ACTION ITEM |
Transcribe every line of the material below, character for character.

====== DATA UNDER STUDY ======

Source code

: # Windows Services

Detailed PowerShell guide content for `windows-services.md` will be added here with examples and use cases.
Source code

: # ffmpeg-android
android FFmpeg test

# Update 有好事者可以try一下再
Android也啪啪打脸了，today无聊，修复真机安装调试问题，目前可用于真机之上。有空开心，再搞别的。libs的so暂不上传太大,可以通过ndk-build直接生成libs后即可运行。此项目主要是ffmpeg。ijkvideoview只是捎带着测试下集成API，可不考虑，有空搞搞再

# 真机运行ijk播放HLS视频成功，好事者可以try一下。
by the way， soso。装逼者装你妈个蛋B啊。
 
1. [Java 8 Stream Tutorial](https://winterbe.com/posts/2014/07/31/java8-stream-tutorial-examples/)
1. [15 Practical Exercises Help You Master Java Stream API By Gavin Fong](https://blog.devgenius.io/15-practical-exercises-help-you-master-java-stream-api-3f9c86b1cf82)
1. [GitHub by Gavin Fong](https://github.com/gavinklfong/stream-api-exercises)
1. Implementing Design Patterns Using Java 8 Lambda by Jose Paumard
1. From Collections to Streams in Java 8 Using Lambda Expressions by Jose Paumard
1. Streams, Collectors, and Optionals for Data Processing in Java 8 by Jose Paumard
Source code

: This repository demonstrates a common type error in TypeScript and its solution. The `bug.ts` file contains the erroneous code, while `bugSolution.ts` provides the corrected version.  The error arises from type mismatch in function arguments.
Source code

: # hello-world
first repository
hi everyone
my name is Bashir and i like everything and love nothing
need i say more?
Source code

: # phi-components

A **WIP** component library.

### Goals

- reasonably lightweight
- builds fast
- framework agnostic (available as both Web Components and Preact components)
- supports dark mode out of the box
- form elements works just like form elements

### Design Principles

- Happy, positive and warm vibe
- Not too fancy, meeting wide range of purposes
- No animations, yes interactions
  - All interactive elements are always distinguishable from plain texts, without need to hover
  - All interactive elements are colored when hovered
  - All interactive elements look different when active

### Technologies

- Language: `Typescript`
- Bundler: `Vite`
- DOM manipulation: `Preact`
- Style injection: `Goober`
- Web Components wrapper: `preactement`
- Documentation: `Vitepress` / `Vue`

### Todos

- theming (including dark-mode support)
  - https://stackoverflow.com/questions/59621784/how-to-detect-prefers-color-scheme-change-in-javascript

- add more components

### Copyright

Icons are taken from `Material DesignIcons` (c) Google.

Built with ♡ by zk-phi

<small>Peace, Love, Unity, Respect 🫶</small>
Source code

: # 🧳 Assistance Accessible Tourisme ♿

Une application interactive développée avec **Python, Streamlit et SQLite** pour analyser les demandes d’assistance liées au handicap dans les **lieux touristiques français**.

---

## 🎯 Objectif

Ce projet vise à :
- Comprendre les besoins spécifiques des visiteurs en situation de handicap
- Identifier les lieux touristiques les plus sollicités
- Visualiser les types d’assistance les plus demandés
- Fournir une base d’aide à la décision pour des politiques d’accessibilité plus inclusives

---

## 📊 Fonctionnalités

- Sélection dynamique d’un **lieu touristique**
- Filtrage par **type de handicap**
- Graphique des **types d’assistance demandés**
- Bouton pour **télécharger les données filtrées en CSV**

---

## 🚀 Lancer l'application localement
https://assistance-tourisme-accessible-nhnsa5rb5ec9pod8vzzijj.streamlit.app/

======

RESULT OF THIS TASK |
Source code

: # Windows Services

Detailed PowerShell guide content for `windows-services.md` will be added here with examples and use cases.
Source code

: # ffmpeg-android
android FFmpeg test

# Update 有好事者可以try一下再
Android也啪啪打脸了，today无聊，修复真机安装调试问题，目前可用于真机之上。有空开心，再搞别的。libs的so暂不上传太大,可以通过ndk-build直接生成libs后即可运行。此项目主要是ffmpeg。ijkvideoview只是捎带着测试下集成API，可不考虑，有空搞搞再

# 真机运行ijk播放HLS视频成功，好事者可以try一下。
by the way， soso。装逼者装你妈个蛋B啊。
 
1. [Java 8 Stream Tutorial](https://winterbe.com/posts/2014/07/31/java8-stream-tutorial-examples/)
1. [15 Practical Exercises Help You Master Java Stream API By Gavin Fong](https://blog.devgenius.io/15-practical-exercises-help-you-master-java-stream-api-3f9c86b1cf82)
1. [GitHub by Gavin Fong](https://github.com/gavinklfong/stream-api-exercises)
1. Implementing Design Patterns Using Java 8 Lambda by Jose Paumard
1. From Collections to Streams in Java 8 Using Lambda Expressions by Jose Paumard
1. Streams, Collectors, and Optionals for Data Processing in Java 8 by Jose Paumard
Source code

: This repository demonstrates a common type error in TypeScript and its solution. The `bug.ts` file contains the erroneous code, while `bugSolution.ts` provides the corrected version.  The error arises from type mismatch in function arguments.
Source code

: # hello-world
first repository
hi everyone
my name is Bashir and i like everything and love nothing
need i say more?
Source code

: # phi-components

A **WIP** component library.

### Goals

- reasonably lightweight
- builds fast
- framework agnostic (available as both Web Components and Preact components)
- supports dark mode out of the box
- form elements works just like form elements

### Design Principles

- Happy, positive and warm vibe
- Not too fancy, meeting wide range of purposes
- No animations, yes interactions
  - All interactive elements are always distinguishable from plain texts, without need to hover
  - All interactive elements are colored when hovered
  - All interactive elements look different when active

### Technologies

- Language: `Typescript`
- Bundler: `Vite`
- DOM manipulation: `Preact`
- Style injection: `Goober`
- Web Components wrapper: `preactement`
- Documentation: `Vitepress` / `Vue`

### Todos

- theming (including dark-mode support)
  - https://stackoverflow.com/questions/59621784/how-to-detect-prefers-color-scheme-change-in-javascript

- add more components

### Copyright

Icons are taken from `Material DesignIcons` (c) Google.

Built with ♡ by zk-phi

<small>Peace, Love, Unity, Respect 🫶</small>
Source code

: # 🧳 Assistance Accessible Tourisme ♿

Une application interactive développée avec **Python, Streamlit et SQLite** pour analyser les demandes d’assistance liées au handicap dans les **lieux touristiques français**.

---

## 🎯 Objectif

Ce projet vise à :
- Comprendre les besoins spécifiques des visiteurs en situation de handicap
- Identifier les lieux touristiques les plus sollicités
- Visualiser les types d’assistance les plus demandés
- Fournir une base d’aide à la décision pour des politiques d’accessibilité plus inclusives

---

## 📊 Fonctionnalités

- Sélection dynamique d’un **lieu touristique**
- Filtrage par **type de handicap**
- Graphique des **types d’assistance demandés**
- Bouton pour **télécharger les données filtrées en CSV**

---

## 🚀 Lancer l'application localement
https://assistance-tourisme-accessible-nhnsa5rb5ec9pod8vzzijj.streamlit.app/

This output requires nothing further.